> [Material erkunden]:
1) Wer hat laut dem Text über das Smartphone den Satz „Man kann nicht nicht kommunizieren“ gesagt?
2) Gib aus dem Text über das Smartphone wortgetreu den Teil wieder, der mit den Worten beginnt, in denen „Tatsächlich muss man“ steht, und mit „letzten Ampel ...“ endet.

> [Textauszug]:
****************************************

Dazu passt dieser kleine Witz: Ein Mann und eine Frau sind zum Einkaufen in der Stadt unterwegs. Plötzlich bleibt der Mann stehen und beginnt hektisch, sämtliche Hosen- und Jackentaschen abzuklopfen und zu durchsuchen. Nach einer Minute wird es der Frau zu bunt.

„Was ist denn mit dir los?“, fragt sie.

„Ich glaube, ich habe meine Geldbörse verloren“, sagt der Mann. „Mit allen Ausweisen, Kreditkarten und den 500 Euro, die ich gestern von der Bank geholt habe.“

„Ein Glück“, sagt die Frau. „Ich hatte schon Angst, dein Smartphone ist weg.“

Tatsächlich muss man auf Hamburgs Straßen nicht lange suchen, bis man jemanden findet, der sich im Gehen oder Stehen über den Körper klopft und erst dann damit aufhört, wenn er sich des kleinen Freundes in der Tasche versichert hat. Die meisten holen das Smartphone bei der Gelegenheit heraus, um schnell mal darauf zu gucken. Es könnte ja was passiert sein seit der letzten Ampel ...

Ein Kollege schlug vor, ich sollte für diesen Text einfach mal zählen, wie oft ich an einem Tag auf mein Smartphone sehe. Die Zahl ist erschreckend und noch erschreckender ist, wie selbstverständlich es für viele geworden ist, quasi jede irgendwie freie Minute mit dem Blick auf den tragbaren Bildschirm zu verbringen. Sie wissen schon: Fahrstuhl, Bus und U-Bahn, Kantine, Warteschlange vor der Kasse. Immer dann, wenn es früher (so entspannend) langweilig wurde, ist heute das Smartphone zur Hand.

„Man kann nicht nicht kommunizieren“, hat der österreichische Kommunikationswissenschaftler Paul Watzlawick einmal gesagt. Er meinte damit, dass zwei Menschen, die sich begegnen, gar nicht anders können, als miteinander zu kommunizieren, selbst wenn sie beide nichts sagen und sich nur abschätzend anschauen. Heute kann man den Kernsatz der watzlawickschen Theorie anders interpretieren: Wir sind dabei zu verlernen, nicht zu kommunizieren, weil wir über das Smartphone ständig und überall die Gelegenheit dazu haben. Wir befinden uns in einer kommunikativen, zunehmend virtuellen Endlosschleife, die auch dann nicht abbricht, wenn sich Menschen tatsächlich, vielleicht muss man zum besseren Verständnis sagen: in der analogen Welt, begegnen.

****************************************

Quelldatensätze
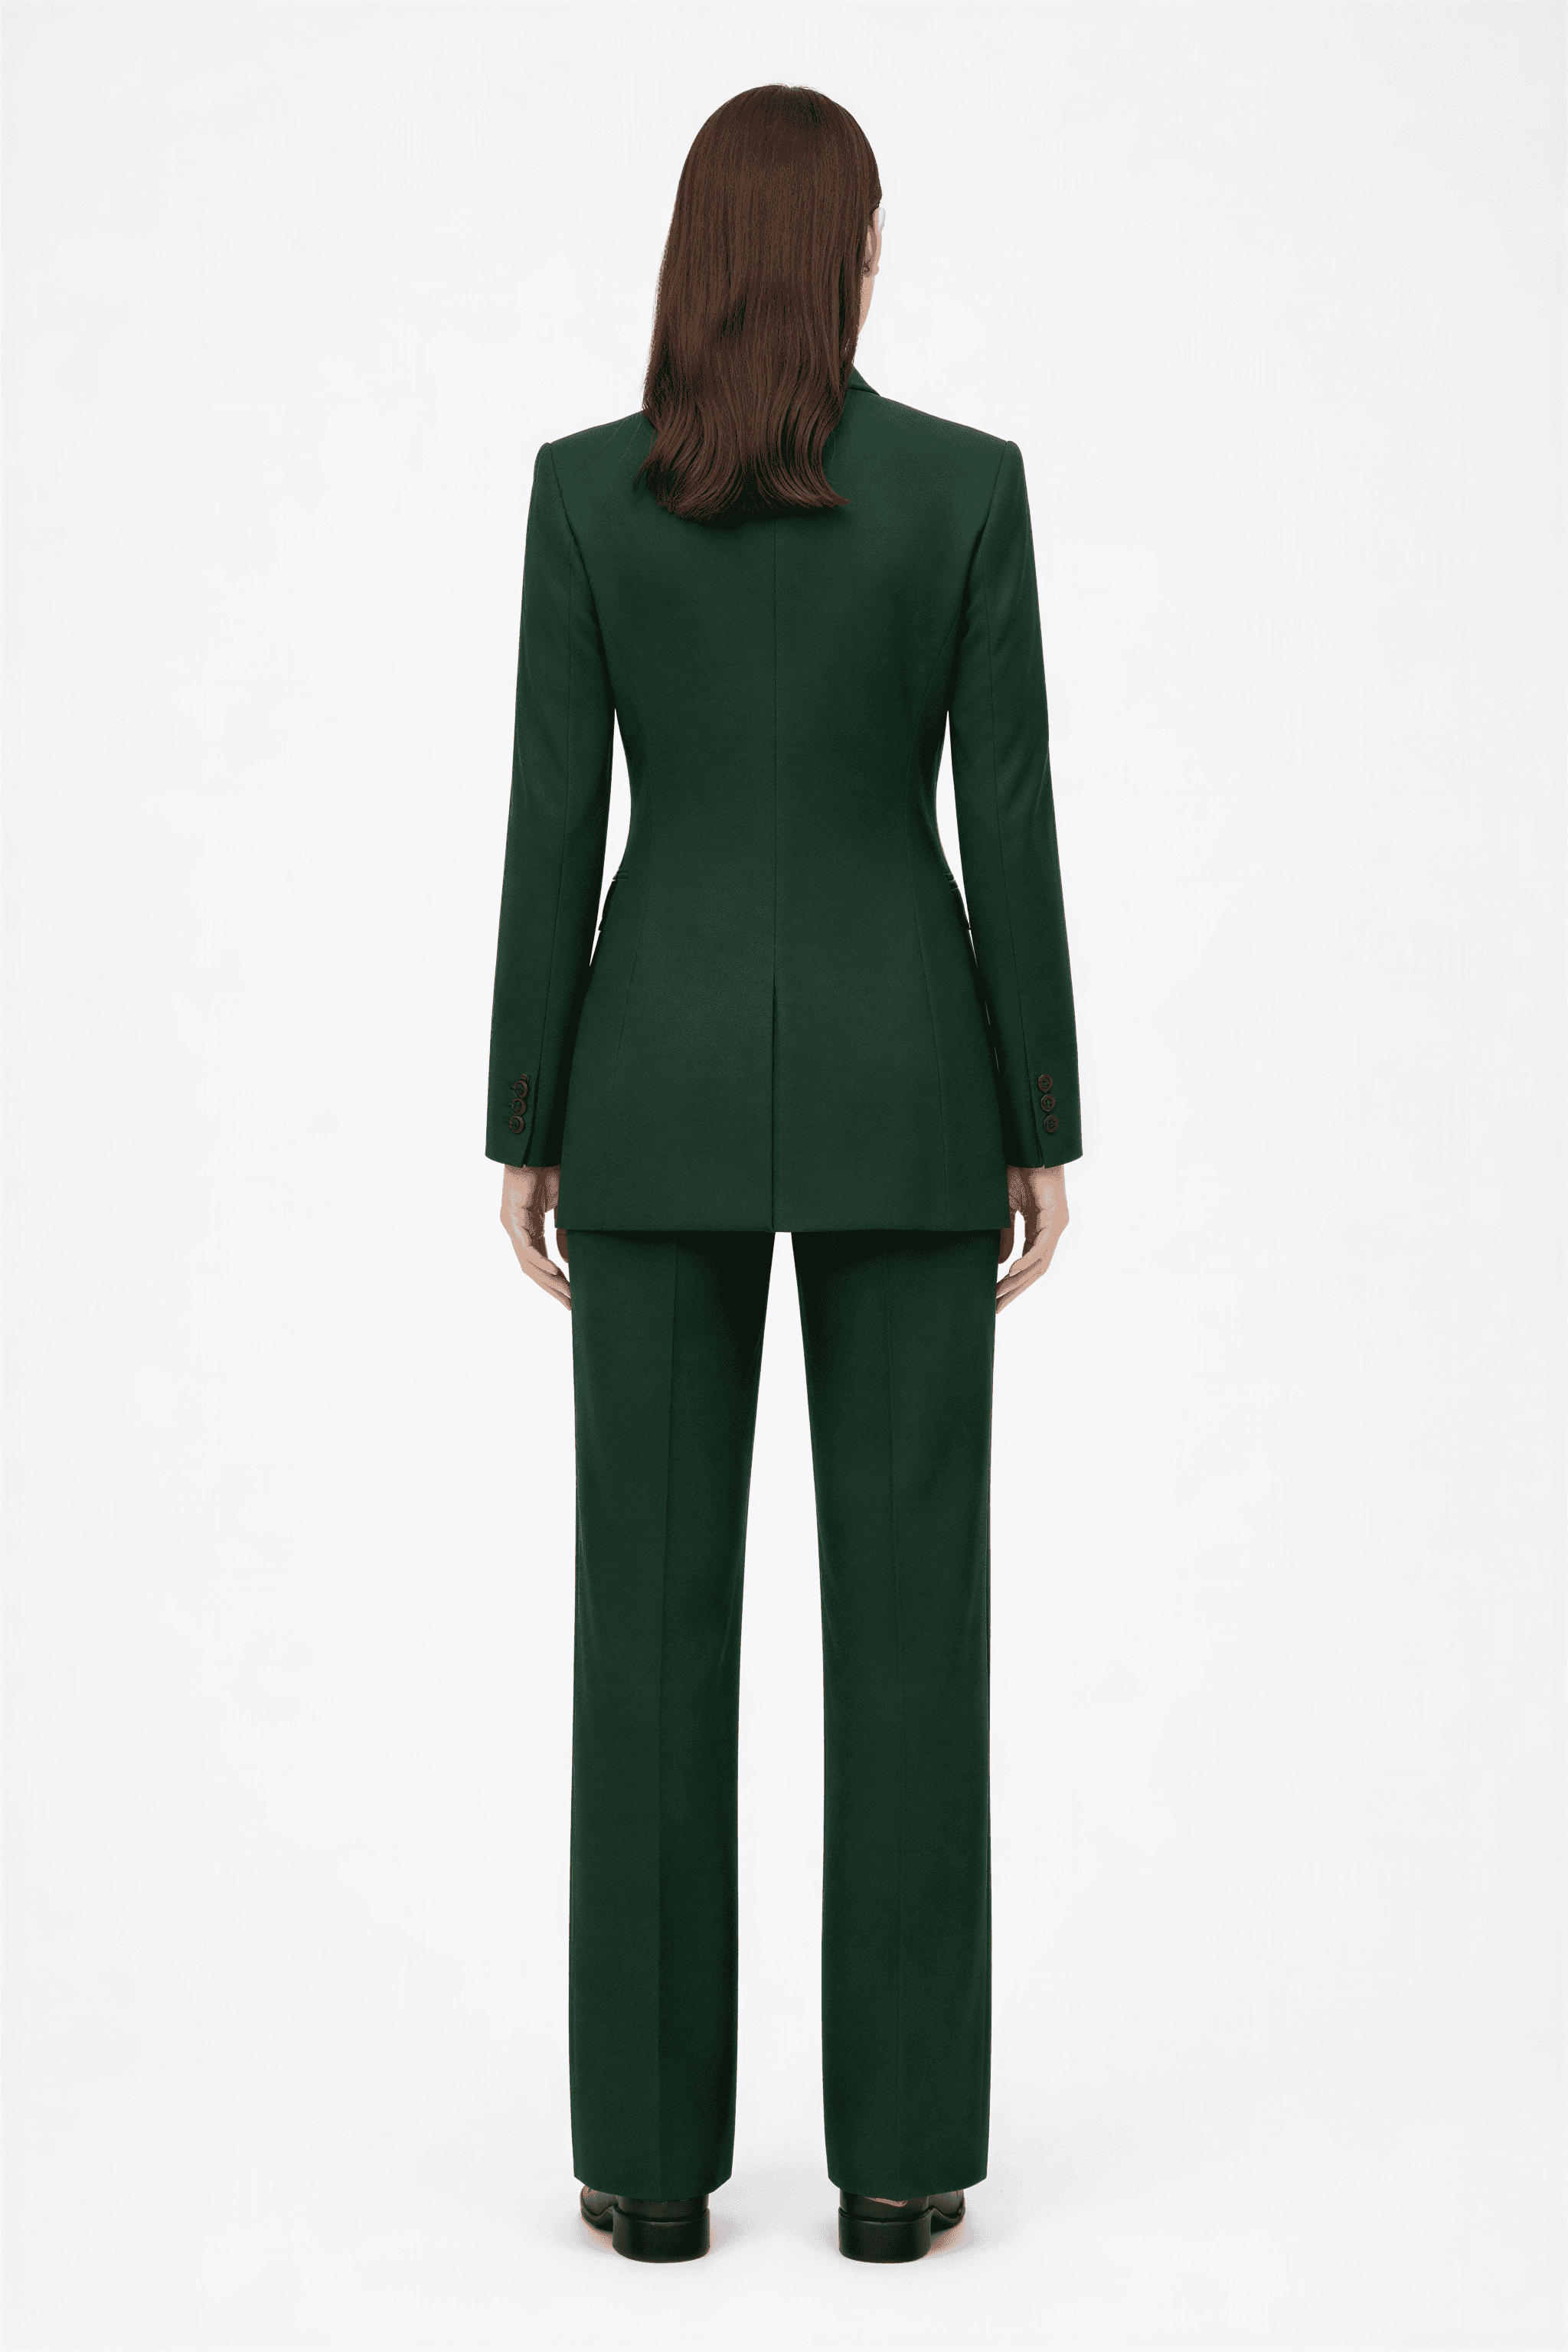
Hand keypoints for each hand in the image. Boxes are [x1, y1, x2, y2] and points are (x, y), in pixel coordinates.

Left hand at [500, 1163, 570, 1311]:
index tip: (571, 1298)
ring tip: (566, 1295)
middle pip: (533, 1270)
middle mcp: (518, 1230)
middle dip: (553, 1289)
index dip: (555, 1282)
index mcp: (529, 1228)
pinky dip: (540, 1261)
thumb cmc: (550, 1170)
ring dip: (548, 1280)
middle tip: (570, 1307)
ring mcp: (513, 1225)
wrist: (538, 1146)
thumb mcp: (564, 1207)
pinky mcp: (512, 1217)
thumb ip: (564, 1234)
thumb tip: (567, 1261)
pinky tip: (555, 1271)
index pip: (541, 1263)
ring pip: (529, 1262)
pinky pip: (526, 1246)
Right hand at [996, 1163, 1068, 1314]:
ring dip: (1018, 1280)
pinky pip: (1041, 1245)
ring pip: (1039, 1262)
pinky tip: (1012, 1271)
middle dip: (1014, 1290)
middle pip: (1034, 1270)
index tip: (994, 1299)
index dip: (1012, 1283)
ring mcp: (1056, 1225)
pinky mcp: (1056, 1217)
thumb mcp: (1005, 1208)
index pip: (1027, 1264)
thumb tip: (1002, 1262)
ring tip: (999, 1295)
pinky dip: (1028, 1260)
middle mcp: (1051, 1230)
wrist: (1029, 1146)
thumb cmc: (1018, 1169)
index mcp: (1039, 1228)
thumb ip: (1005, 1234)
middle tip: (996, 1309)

****************************************

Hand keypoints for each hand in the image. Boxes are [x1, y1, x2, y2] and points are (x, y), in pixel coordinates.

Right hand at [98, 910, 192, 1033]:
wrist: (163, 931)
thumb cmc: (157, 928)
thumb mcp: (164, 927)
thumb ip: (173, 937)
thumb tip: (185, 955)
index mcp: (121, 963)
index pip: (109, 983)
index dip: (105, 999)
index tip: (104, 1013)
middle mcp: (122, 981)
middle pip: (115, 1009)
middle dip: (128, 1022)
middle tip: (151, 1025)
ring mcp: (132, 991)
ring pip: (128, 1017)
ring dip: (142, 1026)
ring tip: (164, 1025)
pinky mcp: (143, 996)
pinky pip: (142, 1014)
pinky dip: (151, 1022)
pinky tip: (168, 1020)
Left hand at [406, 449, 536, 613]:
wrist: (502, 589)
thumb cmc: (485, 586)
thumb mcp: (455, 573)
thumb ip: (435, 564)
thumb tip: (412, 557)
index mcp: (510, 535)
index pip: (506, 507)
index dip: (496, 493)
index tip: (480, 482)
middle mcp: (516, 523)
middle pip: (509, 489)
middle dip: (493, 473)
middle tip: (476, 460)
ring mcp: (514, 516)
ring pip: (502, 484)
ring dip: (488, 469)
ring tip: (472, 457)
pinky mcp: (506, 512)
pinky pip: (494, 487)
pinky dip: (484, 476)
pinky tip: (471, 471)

****************************************

> [Nummerierte Antworten]:
1) Der österreichische Kommunikationswissenschaftler Paul Watzlawick.

2)
Tatsächlich muss man auf Hamburgs Straßen nicht lange suchen, bis man jemanden findet, der sich im Gehen oder Stehen über den Körper klopft und erst dann damit aufhört, wenn er sich des kleinen Freundes in der Tasche versichert hat. Die meisten holen das Smartphone bei der Gelegenheit heraus, um schnell mal darauf zu gucken. Es könnte ja was passiert sein seit der letzten Ampel ...